The only indication I have that the clusters are different on different runs of kmeans++
is that the silhouette score changes (and sometimes kmeans fails completely). We might want to try a different clustering algorithm...
As for separating out different essays - I need to think about this a bit more, but we can try just using a single essay and seeing if it separates out better. My inclination is that since we're using ngrams, we aren't really getting at broader topics anyway, so I don't know if it would be sensitive to the example you gave above. Not sure though...
They have an example on the Iris data set, which, for sure, fits into memory, using IncrementalPCA
. I'm still curious whether it would speed things up on the data we're using. Of course, as you mentioned, a different clustering algorithm might work better.
Regarding the documentation noting that PCA only works with dense arrays, I think they mean the actual data structure or representation of the data and not the values themselves.
I'd like to think more about the last point, too. Even though we're using ngrams, I'm thinking it might still be influenced. Let me try another example in 2d space with just two essays. If the features we were clustering on, for example, are the tokens "good" and "bad," a few possibilities are:
Imagine "good" along the x-axis and "bad" along the y-axis. Regardless of whether we combine essays or not, users in scenarios 1 and 3 would presumably be correctly grouped. We can imagine them on opposite sides of the coordinate system—large x and small y versus small x and large y. If combining essays for users under scenario 2, however, they might be in between (and possibly overlap with) users in 1 and 3, making it would be difficult to tell which cluster they might belong to. If the essays are separate, though, they we know those under scenario 2 will be in the "good" group for one of the essays and the "bad" group for the other.

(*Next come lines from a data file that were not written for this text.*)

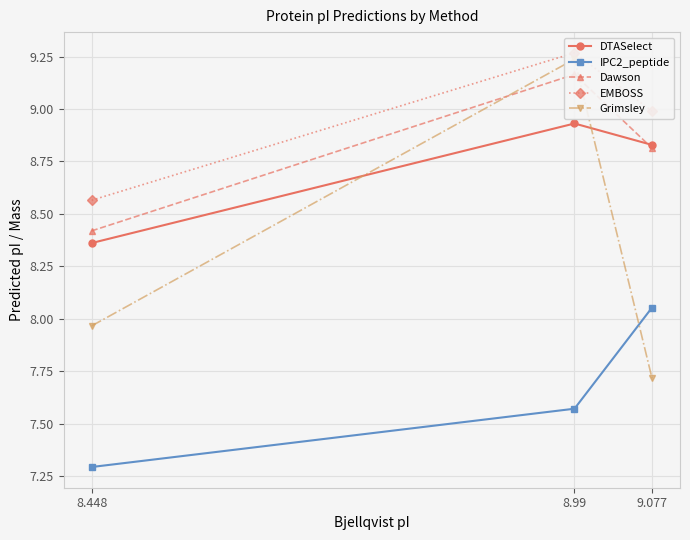

Reading left to right, extract all data points from this chart.

DTASelect: 8.448=8.4	8.99=8.9	9.077=8.8
IPC2_peptide: 8.448=7.3	8.99=7.6	9.077=8.1
Dawson: 8.448=8.4	8.99=9.2	9.077=8.8
EMBOSS: 8.448=8.6	8.99=9.3	9.077=9.0
Grimsley: 8.448=8.0	8.99=9.2	9.077=7.7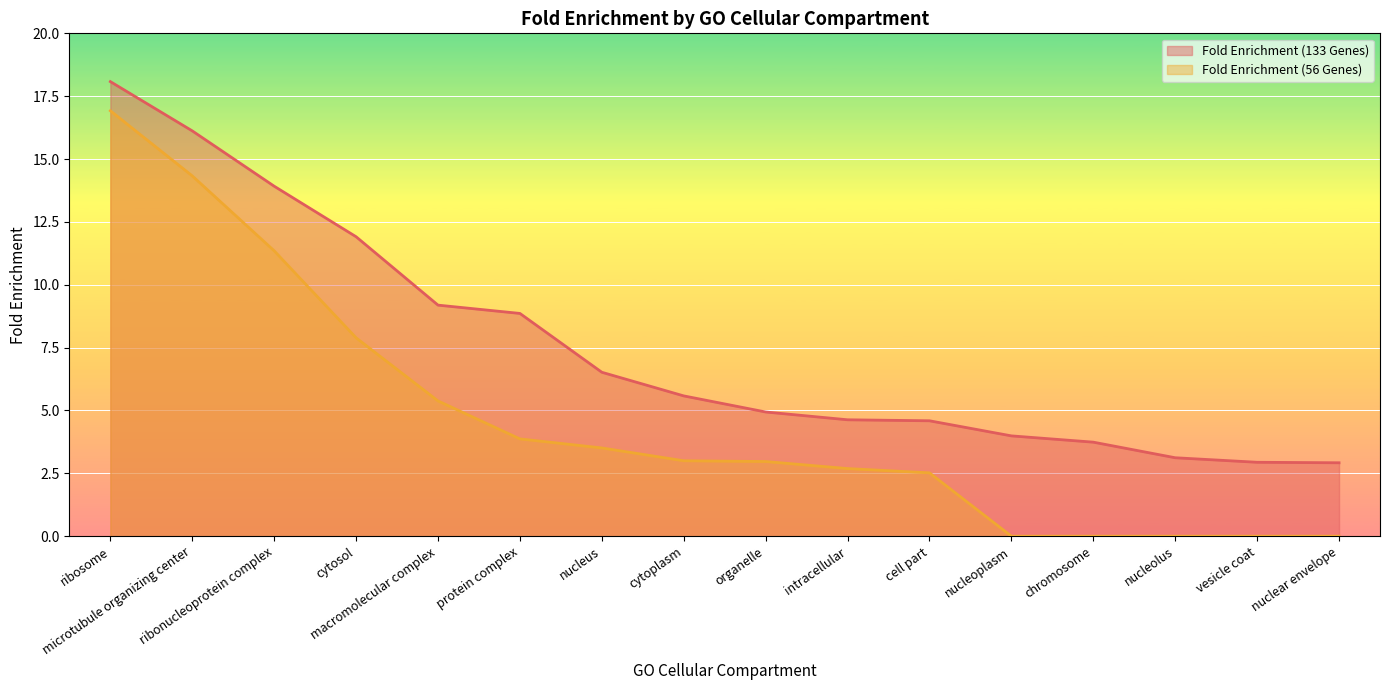

Reading left to right, transcribe all the data shown in this chart.

Fold Enrichment (133 Genes): ribosome=18.1	microtubule organizing center=16.1	ribonucleoprotein complex=13.9	cytosol=11.9	macromolecular complex=9.2	protein complex=8.9	nucleus=6.5	cytoplasm=5.6	organelle=4.9	intracellular=4.6	cell part=4.6	nucleoplasm=4.0	chromosome=3.7	nucleolus=3.1	vesicle coat=2.9	nuclear envelope=2.9
Fold Enrichment (56 Genes): ribosome=16.9	microtubule organizing center=14.3	ribonucleoprotein complex=11.3	cytosol=7.9	macromolecular complex=5.4	protein complex=3.9	nucleus=3.5	cytoplasm=3.0	organelle=3.0	intracellular=2.7	cell part=2.5	nucleoplasm=0.0	chromosome=0.0	nucleolus=0.0	vesicle coat=0.0	nuclear envelope=0.0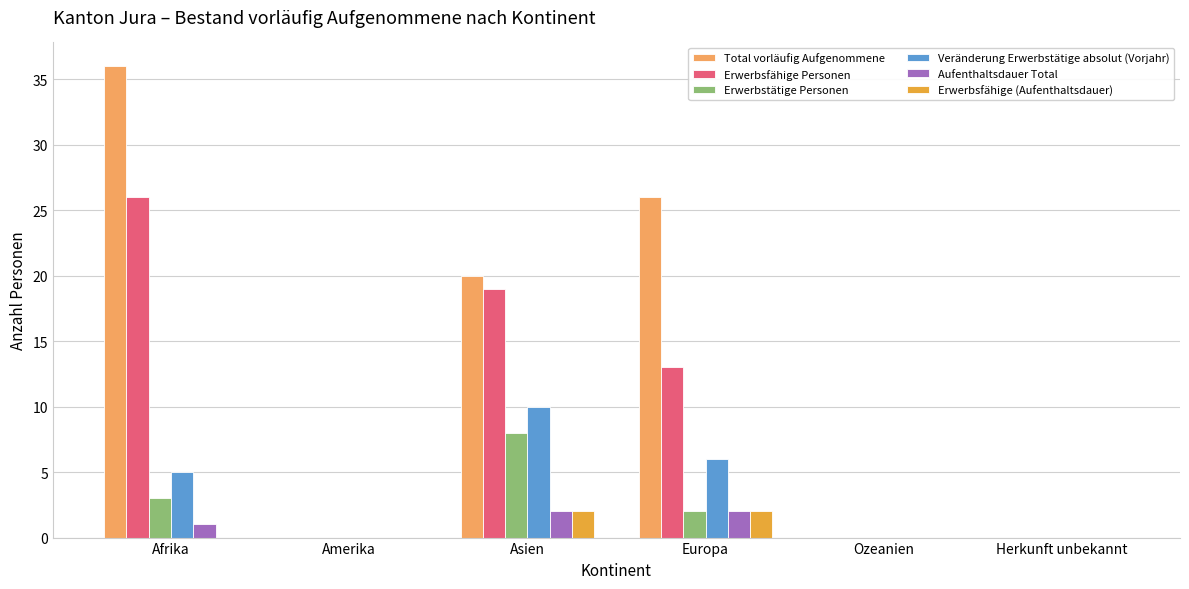

Which series has the widest spread of values?

Total vorläufig Aufgenommene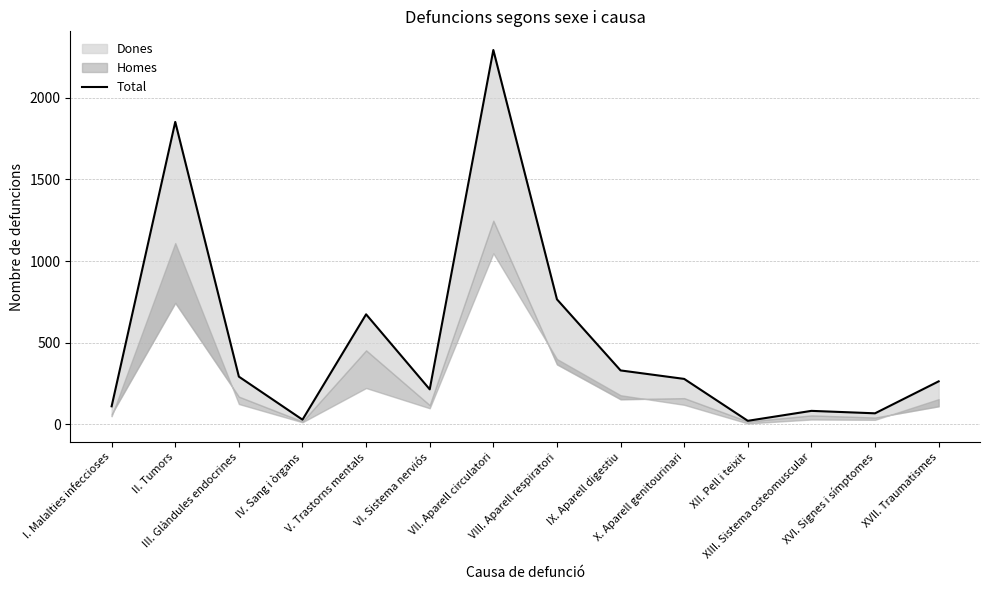

Reading left to right, extract all data points from this chart.

I. Malalties infeccioses=109	II. Tumors=1853	III. Glàndules endocrines=291	IV. Sang i òrgans=27	V. Trastorns mentals=673	VI. Sistema nerviós=213	VII. Aparell circulatori=2294	VIII. Aparell respiratori=765	IX. Aparell digestiu=329	X. Aparell genitourinari=277	XII. Pell i teixit=20	XIII. Sistema osteomuscular=81	XVI. Signes i símptomes=66	XVII. Traumatismes=262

I'm not sure if this might even be remotely representative of what's happening in our data, but it's what I was thinking about. Thanks for entertaining the idea, though!
Re: IncrementalPCA - Since we're only running PCA one time, I think I'm okay with just doing the standard one. Also since it seems like the IncrementalPCA is an approximation of PCA, I think we're better off just using PCA if we can.
I agree with your assessment of dense arrays - I just wanted to hear it from someone else :)
And as for splitting up the essays - I think it's an empirical question. We can try! Not sure though if we should just focus on a single essay or if we should do it separately for a few (and then if so, which do we pick?)
You're hard to convince, @matarhaller!
@juanshishido If incremental PCA can be used for matrices that don't all fit into memory, it's going to hit disk a lot. This will actually make it a lot slower.
@matarhaller Okay! I'll try to read up on varimax rotation and implement it in python for not square matrices.
@both, I'll convert my data_matrix generation script into .py for ease of use and merging.
@jnaras I think I'll need to %timeit
:sweat_smile:
Wow, ~73% slower!
[1]: from sklearn.datasets import load_iris
from sklearn.decomposition import PCA
from sklearn.decomposition import IncrementalPCA
[2]: iris = load_iris()
X = iris.data
[3]: %%timeit
pca = PCA(n_components=2)
pca.fit(X)
10000 loops, best of 3: 187 µs per loop
[4]: %%timeit
# batch size to control memory usage
ipca = IncrementalPCA(n_components=2, batch_size=150)
ipca.fit(X)
1000 loops, best of 3: 324 µs per loop
Thanks, @jnaras!
Looks like PCA will be harder than we though. When I take the first 10 principal components (after whitening), they collectively only explain about 18% of the variance. I'm not sure if the problem is in the data we're putting in (maybe imputing isn't helping our cause?), but we might need to think about this a little bit.